Copyright © 2017 Yuehjen E. Shao et al. This is an open access article distributed under the Creative Commons Attribution License, which permits unrestricted use, distribution, and reproduction in any medium, provided the original work is properly cited.


The effective controlling and monitoring of an industrial process through the integration of statistical process control (SPC) and engineering process control (EPC) has been widely addressed in recent years. However, because the mixture types of disturbances are often embedded in underlying processes, mixture control chart patterns (MCCPs) are very difficult for an SPC-EPC process to identify. This can result in problems when attempting to determine the underlying root causes of process faults.
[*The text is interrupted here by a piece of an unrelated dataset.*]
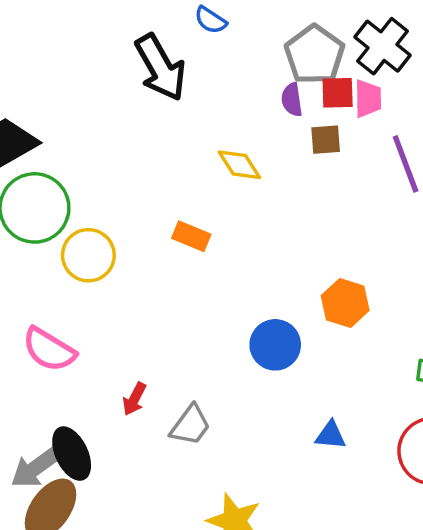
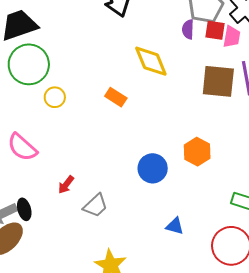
brown square: (326, 140) -> (218, 81), moved, size x1.8
yellow diamond: (239, 165) -> (151, 61), size x1.4
yellow circle: (88, 255) -> (55, 97), size x0.7
black ellipse: (72, 454) -> (24, 209), size x0.7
Additionally, a large number of categories of disturbances may be present in a process, but typical single-stage classifiers have difficulty in identifying large numbers of categories of disturbances in an SPC-EPC process. Therefore, we propose a two-stage neural network (NN) based scheme to enhance the accurate identification rate (AIR) for MCCPs by performing dimension reduction on disturbance categories. The two-stage scheme includes a combination of a NN, support vector machine (SVM), and multivariate adaptive regression splines (MARS). Experimental results reveal that the proposed scheme achieves a satisfactory AIR for identifying MCCPs in an SPC-EPC system.